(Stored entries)
============

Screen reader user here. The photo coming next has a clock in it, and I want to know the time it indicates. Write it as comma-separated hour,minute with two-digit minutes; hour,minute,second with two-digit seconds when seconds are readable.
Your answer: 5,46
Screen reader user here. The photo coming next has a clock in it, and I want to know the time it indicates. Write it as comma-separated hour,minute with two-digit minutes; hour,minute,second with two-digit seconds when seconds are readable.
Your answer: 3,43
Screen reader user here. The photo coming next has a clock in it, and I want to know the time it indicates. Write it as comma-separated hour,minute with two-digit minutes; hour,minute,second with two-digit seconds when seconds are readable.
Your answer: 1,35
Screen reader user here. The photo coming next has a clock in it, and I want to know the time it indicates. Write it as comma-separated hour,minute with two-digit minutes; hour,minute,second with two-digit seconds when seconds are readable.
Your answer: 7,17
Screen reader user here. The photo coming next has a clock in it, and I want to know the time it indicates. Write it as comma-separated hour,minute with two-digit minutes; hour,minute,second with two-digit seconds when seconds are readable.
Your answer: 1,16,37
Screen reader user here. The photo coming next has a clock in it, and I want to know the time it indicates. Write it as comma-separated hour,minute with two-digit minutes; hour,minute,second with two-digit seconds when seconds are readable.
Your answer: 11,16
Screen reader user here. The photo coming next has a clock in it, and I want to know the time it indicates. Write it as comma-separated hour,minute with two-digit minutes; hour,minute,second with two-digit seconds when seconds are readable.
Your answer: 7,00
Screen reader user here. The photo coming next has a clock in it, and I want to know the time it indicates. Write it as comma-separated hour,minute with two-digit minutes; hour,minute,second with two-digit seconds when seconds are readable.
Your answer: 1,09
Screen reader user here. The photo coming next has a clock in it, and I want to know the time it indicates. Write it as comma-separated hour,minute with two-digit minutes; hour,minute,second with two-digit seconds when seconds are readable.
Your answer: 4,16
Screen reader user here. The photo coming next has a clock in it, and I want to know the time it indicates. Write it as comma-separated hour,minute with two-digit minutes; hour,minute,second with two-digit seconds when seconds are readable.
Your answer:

============

--- WHAT TO PRODUCE ---
Copy the records above word for word, from the first line of the records through the line containing "Your answer: 11,16", with both end lines included.

--- COMPLETED EXERCISE ---
Screen reader user here. The photo coming next has a clock in it, and I want to know the time it indicates. Write it as comma-separated hour,minute with two-digit minutes; hour,minute,second with two-digit seconds when seconds are readable.
Your answer: 5,46
Screen reader user here. The photo coming next has a clock in it, and I want to know the time it indicates. Write it as comma-separated hour,minute with two-digit minutes; hour,minute,second with two-digit seconds when seconds are readable.
Your answer: 3,43
Screen reader user here. The photo coming next has a clock in it, and I want to know the time it indicates. Write it as comma-separated hour,minute with two-digit minutes; hour,minute,second with two-digit seconds when seconds are readable.
Your answer: 1,35
Screen reader user here. The photo coming next has a clock in it, and I want to know the time it indicates. Write it as comma-separated hour,minute with two-digit minutes; hour,minute,second with two-digit seconds when seconds are readable.
Your answer: 7,17
Screen reader user here. The photo coming next has a clock in it, and I want to know the time it indicates. Write it as comma-separated hour,minute with two-digit minutes; hour,minute,second with two-digit seconds when seconds are readable.
Your answer: 1,16,37
Screen reader user here. The photo coming next has a clock in it, and I want to know the time it indicates. Write it as comma-separated hour,minute with two-digit minutes; hour,minute,second with two-digit seconds when seconds are readable.
Your answer: 11,16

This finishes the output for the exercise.